= Busshō (Shōbōgenzō) =

Third book of the Shōbōgenzō

Busshō, or Buddha Nature, is the third book of the Shōbōgenzō by the 13th century Sōtō Zen monk Eihei Dōgen. It was written in the fall of 1241 at Dōgen's monastery Kōshōhōrin-ji in Kyoto. As the title implies, the work is a discussion of the concept of buddha nature, laying out Dōgen's unique viewpoint on what the term means. While more typical interpretations see Buddha-nature as the inherent prospect of becoming a buddha, or alternatively a sort of life force within us, in Busshō Dōgen interprets Buddha-nature simply as concrete reality itself. He presents this thesis in his characteristically difficult style using frequent allusions to and comments on classical Zen literature, as well as complex word play hinging on creative interpretations of Classical Chinese sentence structure.

==Interpretations of buddha nature==
The literature of Mahāyāna Buddhism includes many discussions and comments on the notion of buddha nature, and its exact meaning has been interpreted in numerous ways over many centuries. At is most basic, it can simply be synonymous with "buddha" or the qualities that make one a Buddha. More commonly, it is used to mean the potential to become a buddha, with common analogies likening buddha nature to a seed and a fully-fledged buddha to the mature plant. Finally, it may mean the absolute, fundamental nature of all things.

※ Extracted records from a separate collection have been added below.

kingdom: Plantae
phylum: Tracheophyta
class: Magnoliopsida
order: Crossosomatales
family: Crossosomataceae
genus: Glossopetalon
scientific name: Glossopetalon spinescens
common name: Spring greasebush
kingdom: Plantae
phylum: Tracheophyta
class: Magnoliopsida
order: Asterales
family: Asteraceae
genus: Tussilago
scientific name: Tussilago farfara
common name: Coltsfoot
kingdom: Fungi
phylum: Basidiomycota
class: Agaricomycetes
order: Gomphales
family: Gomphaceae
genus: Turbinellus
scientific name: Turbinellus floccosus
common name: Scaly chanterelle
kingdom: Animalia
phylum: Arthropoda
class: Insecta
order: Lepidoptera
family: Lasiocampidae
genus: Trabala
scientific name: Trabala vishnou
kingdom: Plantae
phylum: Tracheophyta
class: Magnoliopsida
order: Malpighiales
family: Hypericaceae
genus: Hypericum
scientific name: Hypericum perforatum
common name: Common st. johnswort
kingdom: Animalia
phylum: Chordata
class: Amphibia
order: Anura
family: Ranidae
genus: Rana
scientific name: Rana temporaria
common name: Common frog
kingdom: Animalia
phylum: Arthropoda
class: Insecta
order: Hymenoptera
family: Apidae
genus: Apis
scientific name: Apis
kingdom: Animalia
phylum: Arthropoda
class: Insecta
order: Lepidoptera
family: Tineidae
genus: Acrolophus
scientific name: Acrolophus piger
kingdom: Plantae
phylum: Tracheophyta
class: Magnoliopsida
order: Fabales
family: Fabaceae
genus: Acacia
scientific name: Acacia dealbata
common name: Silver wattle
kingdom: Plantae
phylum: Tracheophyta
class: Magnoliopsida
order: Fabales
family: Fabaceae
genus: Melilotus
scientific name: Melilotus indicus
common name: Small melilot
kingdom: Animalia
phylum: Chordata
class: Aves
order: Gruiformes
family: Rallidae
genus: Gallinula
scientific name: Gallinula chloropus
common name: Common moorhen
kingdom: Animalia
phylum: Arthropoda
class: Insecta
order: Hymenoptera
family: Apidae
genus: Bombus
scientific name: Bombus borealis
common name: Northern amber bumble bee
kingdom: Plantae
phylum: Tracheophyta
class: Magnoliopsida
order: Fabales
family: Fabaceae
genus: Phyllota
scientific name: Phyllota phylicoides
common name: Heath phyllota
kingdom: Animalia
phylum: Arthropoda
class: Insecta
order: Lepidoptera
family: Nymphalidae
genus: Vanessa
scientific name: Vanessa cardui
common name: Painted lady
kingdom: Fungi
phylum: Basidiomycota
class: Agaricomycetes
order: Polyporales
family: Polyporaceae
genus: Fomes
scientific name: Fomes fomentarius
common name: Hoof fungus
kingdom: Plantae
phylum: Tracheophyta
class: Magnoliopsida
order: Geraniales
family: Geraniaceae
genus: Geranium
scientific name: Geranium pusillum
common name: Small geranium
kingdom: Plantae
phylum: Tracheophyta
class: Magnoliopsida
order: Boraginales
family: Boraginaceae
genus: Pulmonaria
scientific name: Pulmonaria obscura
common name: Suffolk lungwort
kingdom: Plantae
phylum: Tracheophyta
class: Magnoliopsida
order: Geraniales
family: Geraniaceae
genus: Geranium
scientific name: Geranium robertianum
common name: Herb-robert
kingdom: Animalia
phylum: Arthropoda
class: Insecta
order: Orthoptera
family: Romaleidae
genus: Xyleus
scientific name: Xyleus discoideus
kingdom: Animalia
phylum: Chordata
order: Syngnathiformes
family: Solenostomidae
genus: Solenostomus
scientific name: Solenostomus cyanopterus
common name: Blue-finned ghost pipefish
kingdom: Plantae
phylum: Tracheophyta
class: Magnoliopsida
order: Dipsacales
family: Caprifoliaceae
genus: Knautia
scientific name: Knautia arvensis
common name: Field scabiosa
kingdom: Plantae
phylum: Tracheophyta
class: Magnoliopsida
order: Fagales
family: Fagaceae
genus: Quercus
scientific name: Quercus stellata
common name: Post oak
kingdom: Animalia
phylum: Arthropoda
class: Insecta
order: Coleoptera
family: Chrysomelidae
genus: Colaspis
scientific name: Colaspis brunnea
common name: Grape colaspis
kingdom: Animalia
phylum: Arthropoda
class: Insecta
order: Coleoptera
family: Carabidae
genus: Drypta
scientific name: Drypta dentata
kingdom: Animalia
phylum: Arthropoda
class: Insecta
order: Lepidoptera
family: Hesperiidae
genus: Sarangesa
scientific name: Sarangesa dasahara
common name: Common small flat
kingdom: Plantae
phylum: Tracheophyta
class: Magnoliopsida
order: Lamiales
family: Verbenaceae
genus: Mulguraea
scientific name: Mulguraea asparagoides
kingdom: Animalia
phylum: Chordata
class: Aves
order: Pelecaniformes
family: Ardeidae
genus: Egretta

Dōgen begins his work by quoting the putative words of Shakyamuni Buddha as recorded in the Mahāyāna Mahāparinirvāṇa Sūtra stating that all living beings have buddha nature. He then equates this statement to a dialogue Dōgen often cites between Nanyue Huairang and his teacher Dajian Huineng in which they discuss the undefiled nature of "practice and verification", setting up his argument that buddha nature is just reality itself.